→ TRAVAIL À FAIRE
**A)** Répondez à ces questions à l'aide de l'éditorial :
(i) Où les X sont-ils repartis en septembre 2012 ?
(ii) Quelle part des élèves poursuit ses études par une thèse ?
(iii) Quel pourcentage des élèves du cycle polytechnicien est de nationalité étrangère ?
**B)** Recopiez sans rien changer le passage de l'éditorial qui commence à « Mais il y a » et se termine à « de natio­na­li­té étrangère. ».

Changer dans la continuité

Dossier : ÉditorialMagazine N°682 Février 2013
Par Yves DEMAY (77)

Cet été, j’ai rejoint l’École poly­tech­nique. Trente-cinq ans après ma pre­mière ren­trée, « tout » n’a pas changé.

L’École est tou­jours clas­sée pre­mière et la qua­li­té des étu­diants se main­tient. En sep­tembre 2012, les X sont repar­tis à La Cour­tine, comme c’était déjà le cas en 1977. Les pro­mo­tions sont encore struc­tu­rées par les sec­tions spor­tives. Les pro­fes­seurs se plaignent tou­jours de l’absentéisme pour les cours en amphi­théâtre. La pré­sence en « petites classes » reste satis­fai­sante. Une cam­pagne Kès digne des pré­cé­dentes a eu lieu. Des arbres ont pous­sé autour des bâti­ments. Cer­tains ont vieilli. Les caserts ont été réno­vés. Ce que nous appe­lions « le cou­loir de la mort » tant il était gla­cial s’est trans­for­mé en salles d’enseignement neuves.

Mais il y a deux chan­ge­ments majeurs.

Le lien entre ensei­gne­ment et recherche s’est consi­dé­ra­ble­ment déve­lop­pé. Dans le pro­jet scien­ti­fique col­lec­tif, dans le stage recherche, et de façon plus dif­fuse au cours du reste de la sco­la­ri­té, le contact avec les labo­ra­toires est deve­nu une réa­li­té vécue par les élèves. Du reste, plus du quart d’entre eux conti­nue ses études par une thèse.

L’autre chan­ge­ment, c’est l’ouverture inter­na­tio­nale. 20 % des élèves du cycle poly­tech­ni­cien, encore davan­tage en mas­ter et en doc­to­rat sont de natio­na­li­té étrangère.

→ DOCUMENTS FOURNIS
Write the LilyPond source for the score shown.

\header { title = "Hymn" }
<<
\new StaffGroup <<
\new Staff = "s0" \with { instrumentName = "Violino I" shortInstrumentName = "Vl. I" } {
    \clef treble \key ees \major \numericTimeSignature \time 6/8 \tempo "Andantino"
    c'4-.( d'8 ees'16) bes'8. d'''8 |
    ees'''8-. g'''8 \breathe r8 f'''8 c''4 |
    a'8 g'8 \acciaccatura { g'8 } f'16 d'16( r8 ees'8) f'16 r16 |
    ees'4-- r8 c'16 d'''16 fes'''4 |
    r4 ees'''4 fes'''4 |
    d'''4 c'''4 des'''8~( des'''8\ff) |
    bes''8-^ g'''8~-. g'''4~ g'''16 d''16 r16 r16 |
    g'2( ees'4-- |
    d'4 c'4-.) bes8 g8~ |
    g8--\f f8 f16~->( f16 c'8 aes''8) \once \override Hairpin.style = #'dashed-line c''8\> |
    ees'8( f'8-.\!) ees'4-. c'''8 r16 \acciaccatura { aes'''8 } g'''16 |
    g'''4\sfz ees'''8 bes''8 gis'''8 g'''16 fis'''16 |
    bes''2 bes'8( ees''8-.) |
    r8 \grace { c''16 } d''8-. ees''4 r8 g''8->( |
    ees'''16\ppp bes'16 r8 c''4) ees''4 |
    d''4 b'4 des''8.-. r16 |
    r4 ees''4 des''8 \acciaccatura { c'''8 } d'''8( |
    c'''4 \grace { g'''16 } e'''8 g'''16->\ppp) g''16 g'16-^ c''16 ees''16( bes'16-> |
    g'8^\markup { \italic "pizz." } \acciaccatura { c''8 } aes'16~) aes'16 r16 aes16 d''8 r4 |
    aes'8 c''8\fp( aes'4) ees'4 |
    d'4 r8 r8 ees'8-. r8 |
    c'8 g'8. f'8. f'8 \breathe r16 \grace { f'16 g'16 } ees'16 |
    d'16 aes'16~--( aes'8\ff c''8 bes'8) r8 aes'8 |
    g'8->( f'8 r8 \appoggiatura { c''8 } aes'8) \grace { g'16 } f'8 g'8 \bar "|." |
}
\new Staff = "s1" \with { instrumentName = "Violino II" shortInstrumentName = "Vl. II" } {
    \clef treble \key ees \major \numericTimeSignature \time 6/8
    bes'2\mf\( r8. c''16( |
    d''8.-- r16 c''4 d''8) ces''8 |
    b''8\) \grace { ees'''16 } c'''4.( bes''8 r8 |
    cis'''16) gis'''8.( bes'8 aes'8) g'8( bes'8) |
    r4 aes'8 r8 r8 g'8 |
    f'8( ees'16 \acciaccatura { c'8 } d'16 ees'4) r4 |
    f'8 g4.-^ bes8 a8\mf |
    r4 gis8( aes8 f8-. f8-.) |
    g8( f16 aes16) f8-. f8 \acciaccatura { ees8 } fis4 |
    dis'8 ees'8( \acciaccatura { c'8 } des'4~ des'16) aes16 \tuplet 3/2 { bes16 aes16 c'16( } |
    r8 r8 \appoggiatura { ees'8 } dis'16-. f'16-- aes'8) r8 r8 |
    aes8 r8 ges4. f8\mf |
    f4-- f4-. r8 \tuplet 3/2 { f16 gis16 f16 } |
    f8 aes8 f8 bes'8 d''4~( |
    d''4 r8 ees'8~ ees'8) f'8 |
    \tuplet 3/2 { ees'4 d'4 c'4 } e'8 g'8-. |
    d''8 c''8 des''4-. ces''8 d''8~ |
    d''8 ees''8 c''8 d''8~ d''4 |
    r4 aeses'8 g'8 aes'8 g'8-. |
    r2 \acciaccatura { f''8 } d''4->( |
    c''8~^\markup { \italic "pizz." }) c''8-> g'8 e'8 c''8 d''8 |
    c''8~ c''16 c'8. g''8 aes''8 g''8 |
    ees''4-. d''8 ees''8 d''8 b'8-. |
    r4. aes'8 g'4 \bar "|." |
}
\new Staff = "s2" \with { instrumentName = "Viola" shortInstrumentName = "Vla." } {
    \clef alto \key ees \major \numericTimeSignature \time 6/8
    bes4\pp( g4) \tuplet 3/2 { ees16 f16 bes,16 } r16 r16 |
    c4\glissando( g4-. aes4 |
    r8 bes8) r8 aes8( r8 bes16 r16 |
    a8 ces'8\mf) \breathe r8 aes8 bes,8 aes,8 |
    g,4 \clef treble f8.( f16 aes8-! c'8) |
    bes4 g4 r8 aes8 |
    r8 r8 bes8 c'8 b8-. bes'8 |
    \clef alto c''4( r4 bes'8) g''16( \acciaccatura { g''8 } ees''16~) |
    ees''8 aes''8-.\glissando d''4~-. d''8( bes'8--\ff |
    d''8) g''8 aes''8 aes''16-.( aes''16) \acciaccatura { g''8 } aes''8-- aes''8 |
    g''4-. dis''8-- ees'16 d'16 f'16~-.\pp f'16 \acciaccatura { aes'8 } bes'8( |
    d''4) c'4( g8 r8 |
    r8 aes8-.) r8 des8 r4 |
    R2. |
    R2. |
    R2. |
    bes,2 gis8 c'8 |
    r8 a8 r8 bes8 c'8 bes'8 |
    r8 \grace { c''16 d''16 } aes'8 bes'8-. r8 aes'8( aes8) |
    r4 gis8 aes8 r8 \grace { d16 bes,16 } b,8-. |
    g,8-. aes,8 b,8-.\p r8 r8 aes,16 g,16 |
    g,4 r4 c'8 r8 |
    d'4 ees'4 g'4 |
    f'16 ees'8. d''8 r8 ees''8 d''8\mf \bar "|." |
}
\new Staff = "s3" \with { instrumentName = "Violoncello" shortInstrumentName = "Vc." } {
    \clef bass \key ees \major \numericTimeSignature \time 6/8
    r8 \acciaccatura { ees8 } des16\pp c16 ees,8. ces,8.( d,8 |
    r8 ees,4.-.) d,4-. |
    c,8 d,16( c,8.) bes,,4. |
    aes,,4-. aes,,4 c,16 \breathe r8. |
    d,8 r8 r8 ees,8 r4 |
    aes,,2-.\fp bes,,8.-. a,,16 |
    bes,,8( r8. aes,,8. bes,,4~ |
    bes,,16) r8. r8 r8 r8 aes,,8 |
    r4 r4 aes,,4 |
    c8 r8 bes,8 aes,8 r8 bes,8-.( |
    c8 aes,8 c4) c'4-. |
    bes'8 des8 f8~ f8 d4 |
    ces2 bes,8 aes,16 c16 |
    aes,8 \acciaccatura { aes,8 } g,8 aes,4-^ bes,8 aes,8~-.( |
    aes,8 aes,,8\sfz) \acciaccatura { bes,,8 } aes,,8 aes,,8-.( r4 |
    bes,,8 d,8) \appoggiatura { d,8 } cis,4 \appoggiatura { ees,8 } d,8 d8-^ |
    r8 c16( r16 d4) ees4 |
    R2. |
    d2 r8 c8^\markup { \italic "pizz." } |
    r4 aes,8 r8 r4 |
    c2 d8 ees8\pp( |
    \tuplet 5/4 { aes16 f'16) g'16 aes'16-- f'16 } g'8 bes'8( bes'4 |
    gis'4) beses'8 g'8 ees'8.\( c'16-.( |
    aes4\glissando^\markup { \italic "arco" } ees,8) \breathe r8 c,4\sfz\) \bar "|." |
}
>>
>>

→ CORRIGÉS
**A)**
(i) À La Courtine.
(ii) Plus du quart.
(iii) 20 %.

**B)**
Mais il y a deux chan­ge­ments majeurs.

Le lien entre ensei­gne­ment et recherche s’est consi­dé­ra­ble­ment déve­lop­pé. Dans le pro­jet scien­ti­fique col­lec­tif, dans le stage recherche, et de façon plus dif­fuse au cours du reste de la sco­la­ri­té, le contact avec les labo­ra­toires est deve­nu une réa­li­té vécue par les élèves. Du reste, plus du quart d’entre eux conti­nue ses études par une thèse.

L’autre chan­ge­ment, c’est l’ouverture inter­na­tio­nale. 20 % des élèves du cycle poly­tech­ni­cien, encore davan­tage en mas­ter et en doc­to­rat sont de natio­na­li­té étrangère.